Есть еще одно "нарушение" правильности поведения — это норма святого. Норма поведения христианина дости­гает полноты именно в святости. "С этой точки зрения обычное человеческое поведение мыслится как "непра­вильное", и ему противостоит суровая норма "правиль­ной" жизни святого. Поэтому отличие святого от обычно­го человека имеет внешнее выражение в святом житии, по которому праведник и распознается" [185, с. 162].

И в целом как демократические, новые кандидаты, так и кандидаты от коммунистов идут по пути "прописей", заданными именно пониманием святости.

Профессор Джон Фиске (США) говорит о микрополи­тике, характерной для популярной культуры. Микропо­литика не старается перераспределить власть, как это де­лается на уровне макрополитики. Она перераспределяет власть в рамках ситуаций ежедневной жизни. Даже опре­деленная "вульгарность", "простота вкусов", характерная для этой культуры, отнюдь не случайна, а важна как про­тивостоящая культуре доминирующего класса. Среди ря­да факторов он упоминает также и embarrassment "смуще­ние, замешательство". Вспомним, к примеру, что и у нас люди стесняются признаваться, что они смотрят "мыльные оперы" или концерты популярных исполнителей. Джон Фиске считает, что это смущение и должно возникать "в точках конфликта между принятым и подрывающим, между доминирующим и подчиненным, между высшими и низшими уровнями власти. (...) Удовольствия от осво­бождения репрессированных и подчиненных значений никогда и не могут выражаться спокойно, но только в конфликте с теми силами, которые стараются репресси­ровать и подчинить их" [472, р. 64]. Фиске связывает по­пулярную культуру и домашнюю работу, обе быстро погло­щаются, должны повторяться. Сериальность популярной культуры легко переходит в рутинизацию ежедневной жиз­ни. Текст также для достижения популярности должен быть многозначным, чтобы удовлетворить множеству чи­тателей, поэтому любое прочтение всегда является толь­ко условным, оправданным данным типом ситуации. Лю­бая "мыльная опера" функционирует как "меню", из которого каждый выбирает тот тип еды, который он бу­дет потреблять. "Популярные тексты должны предлагать не просто множество значений, но множество путей чте­ния или модусов потребления" [472, р. 145].

Джон Фиске видит существование многих явлений по­пулярной культуры также в рамках стереотипов [472]. Например, популярность насилия он видит в том, что оно конкретизирует социальное доминирование и подчи­нение.

"Социально и расово ущемленные могут увидеть сво­их социальных представителей в конфликте с силами до­минирования и, на ранних стадиях нарратива, в удачном конфликте: злодеи побеждают все время до самой пос­ледней схватки. Коллега, вернувшийся из Латинской Америки, сообщил мне, что "Miami Vice" популярно там, поскольку показывает испаноговорящих (хотя и как зло­деев) со всеми приметами успеха в белом обществе: об­щее удовольствие возникает от показа дворцов, катеров, лимузинов, слуг, женщин, плавательных бассейнов наркобаронов, что выше их нарративного проигрыша..." [472, р. 136].

========

Задания |
1. Ответьте по тексту для анализа:
(а) Как, по словам Джона Фиске, микрополитика обращается с властью в отличие от макрополитики?
(б) С чем Фиске связывает популярную культуру и что у них общего?
(в) Чем, по сообщению коллеги Фиске, объясняется популярность "Miami Vice" в Латинской Америке?
2. Продлите фрагмент о популярной культуре, начав сразу после последнего приведенного в нем предложения.
Эти записи получены из другого источника.

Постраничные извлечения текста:

========

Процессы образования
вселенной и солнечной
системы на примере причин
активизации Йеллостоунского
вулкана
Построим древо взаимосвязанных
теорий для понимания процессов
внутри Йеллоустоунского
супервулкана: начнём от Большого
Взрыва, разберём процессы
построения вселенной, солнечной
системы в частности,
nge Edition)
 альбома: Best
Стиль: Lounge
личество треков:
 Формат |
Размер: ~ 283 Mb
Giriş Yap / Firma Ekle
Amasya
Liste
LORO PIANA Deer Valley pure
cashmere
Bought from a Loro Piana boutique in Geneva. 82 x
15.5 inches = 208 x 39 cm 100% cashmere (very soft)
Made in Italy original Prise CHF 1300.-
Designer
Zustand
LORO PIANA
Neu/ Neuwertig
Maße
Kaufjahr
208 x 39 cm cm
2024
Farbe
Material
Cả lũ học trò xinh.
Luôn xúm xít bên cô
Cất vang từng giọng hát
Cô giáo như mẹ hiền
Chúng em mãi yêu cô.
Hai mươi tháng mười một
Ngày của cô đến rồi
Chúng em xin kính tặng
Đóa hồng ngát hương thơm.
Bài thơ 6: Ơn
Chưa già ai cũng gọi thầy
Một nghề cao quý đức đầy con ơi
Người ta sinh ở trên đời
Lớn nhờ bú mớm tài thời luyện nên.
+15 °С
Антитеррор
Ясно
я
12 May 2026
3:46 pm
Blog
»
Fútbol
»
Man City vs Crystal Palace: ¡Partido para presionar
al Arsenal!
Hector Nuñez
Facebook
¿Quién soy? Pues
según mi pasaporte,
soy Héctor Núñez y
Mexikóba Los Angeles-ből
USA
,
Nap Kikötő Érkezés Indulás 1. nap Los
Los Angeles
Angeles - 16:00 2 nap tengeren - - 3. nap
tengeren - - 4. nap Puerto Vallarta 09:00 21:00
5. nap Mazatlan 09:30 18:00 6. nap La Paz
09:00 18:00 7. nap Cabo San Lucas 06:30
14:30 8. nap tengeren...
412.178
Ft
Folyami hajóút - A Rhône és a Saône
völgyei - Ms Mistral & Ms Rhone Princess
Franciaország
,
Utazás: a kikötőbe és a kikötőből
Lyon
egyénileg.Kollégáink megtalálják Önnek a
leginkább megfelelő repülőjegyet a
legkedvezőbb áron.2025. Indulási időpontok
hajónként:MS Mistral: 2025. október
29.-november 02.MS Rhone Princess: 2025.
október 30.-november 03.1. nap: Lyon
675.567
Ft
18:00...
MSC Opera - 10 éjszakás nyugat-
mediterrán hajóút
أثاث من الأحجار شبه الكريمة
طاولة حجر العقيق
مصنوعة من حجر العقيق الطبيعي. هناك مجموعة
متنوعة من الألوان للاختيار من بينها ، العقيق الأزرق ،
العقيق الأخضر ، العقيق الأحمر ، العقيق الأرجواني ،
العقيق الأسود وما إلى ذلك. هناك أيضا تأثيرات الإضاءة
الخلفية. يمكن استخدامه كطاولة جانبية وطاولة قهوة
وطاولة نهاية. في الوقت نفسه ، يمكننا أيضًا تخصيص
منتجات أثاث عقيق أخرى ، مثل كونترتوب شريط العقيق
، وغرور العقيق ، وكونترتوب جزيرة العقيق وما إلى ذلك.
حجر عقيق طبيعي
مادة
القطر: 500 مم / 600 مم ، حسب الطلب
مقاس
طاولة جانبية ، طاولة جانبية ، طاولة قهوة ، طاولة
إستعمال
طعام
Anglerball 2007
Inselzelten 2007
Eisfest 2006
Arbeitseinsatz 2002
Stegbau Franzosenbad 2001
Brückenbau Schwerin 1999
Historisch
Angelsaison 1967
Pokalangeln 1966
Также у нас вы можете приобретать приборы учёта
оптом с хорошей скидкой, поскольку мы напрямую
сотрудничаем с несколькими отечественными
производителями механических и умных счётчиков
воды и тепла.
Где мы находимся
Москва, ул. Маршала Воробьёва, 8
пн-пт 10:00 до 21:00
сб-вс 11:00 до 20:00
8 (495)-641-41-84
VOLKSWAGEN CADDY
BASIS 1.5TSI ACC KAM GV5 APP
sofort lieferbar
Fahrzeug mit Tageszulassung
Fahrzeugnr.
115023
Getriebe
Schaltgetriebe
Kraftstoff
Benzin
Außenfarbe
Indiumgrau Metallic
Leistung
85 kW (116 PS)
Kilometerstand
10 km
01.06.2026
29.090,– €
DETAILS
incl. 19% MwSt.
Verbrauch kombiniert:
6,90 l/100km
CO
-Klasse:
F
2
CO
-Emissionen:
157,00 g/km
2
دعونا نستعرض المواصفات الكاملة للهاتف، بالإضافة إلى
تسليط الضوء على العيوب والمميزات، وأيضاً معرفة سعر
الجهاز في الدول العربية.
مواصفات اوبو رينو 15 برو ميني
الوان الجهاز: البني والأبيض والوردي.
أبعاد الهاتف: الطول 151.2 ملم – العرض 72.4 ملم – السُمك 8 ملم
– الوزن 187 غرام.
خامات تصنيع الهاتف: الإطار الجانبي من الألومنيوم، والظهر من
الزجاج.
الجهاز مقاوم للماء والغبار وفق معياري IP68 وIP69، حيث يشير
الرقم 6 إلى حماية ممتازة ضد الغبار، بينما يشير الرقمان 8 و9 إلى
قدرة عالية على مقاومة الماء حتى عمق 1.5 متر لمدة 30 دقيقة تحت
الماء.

========

Ожидаемые ответы |
1.
(а) Микрополитика не старается перераспределить власть, как это делается на уровне макрополитики, а перераспределяет ее в рамках ситуаций ежедневной жизни.
(б) С домашней работой: обе быстро поглощаются и должны повторяться.
(в) Сериал показывает испаноговорящих (хотя и как злодеев) со всеми приметами успеха в белом обществе.

2.
В своей более ранней работе Дж. Фиске цитировал "интегрированную теорию эффектов масс-медиа", в соот­ветствии с которой масс-медиа удовлетворяет таким пот­ребностям человека:

1. Потребность в понимании социального мира.

2. Потребность действовать разумно и успешно в этом мире.

3. Потребность в уходе в фантазию от ежедневных проблем и напряжения [473, р. 73].

Насилие, как он считает, является частью мужской по­пулярной культуры. В такой мужской культуре женщины изображаются только как жертвы или как проститутки, что отражает их подчиненную роль по отношению к муж­чине. В принципе из мыльной оперы каждый может про­честь то, что ему хочется. В массовом тексте принципи­ально не может быть однозначного сообщения, а только многозначное. Дж. Фиске определяет эту ситуацию еще точнее: "Популярные тексты должны предлагать не жественность значений, но множественность путей проч­тения, моделей потребления" [473, р. 145]. И далее по по­воду дизайна современных универсамов: "Стратегией здесь становится производство контекста, в котором лю­ди хотели бы задержаться, универсамы должны быть отк­рыты большому объему популярных употреблений и неу­потреблений".

У. Эко связывает супермена с идеей внешне-ориенти­рованного человека Д. Рисмена, считая, что и реклама, и пропаганда, и паблик рилейшнз действуют в ситуации патерналистской педагогики, где нет планирования, ис­ходящего от самого субъекта. Он не отвечает ни за свое прошлое, ни за будущее, ему просто предлагают резуль­таты уже созданных проектов, которые соответствуют его желаниям. При этом данный тип литературы несет в себе очень избыточное сообщение. У. Эко считает, что большая часть популярных нарративов - это нарративы избыточности. В мире очень насыщенном информацией, очень напряженном психологически массовая литература должна давать возможность расслабиться, а это несом­ненно возможно только в случае избыточного сообще­ния.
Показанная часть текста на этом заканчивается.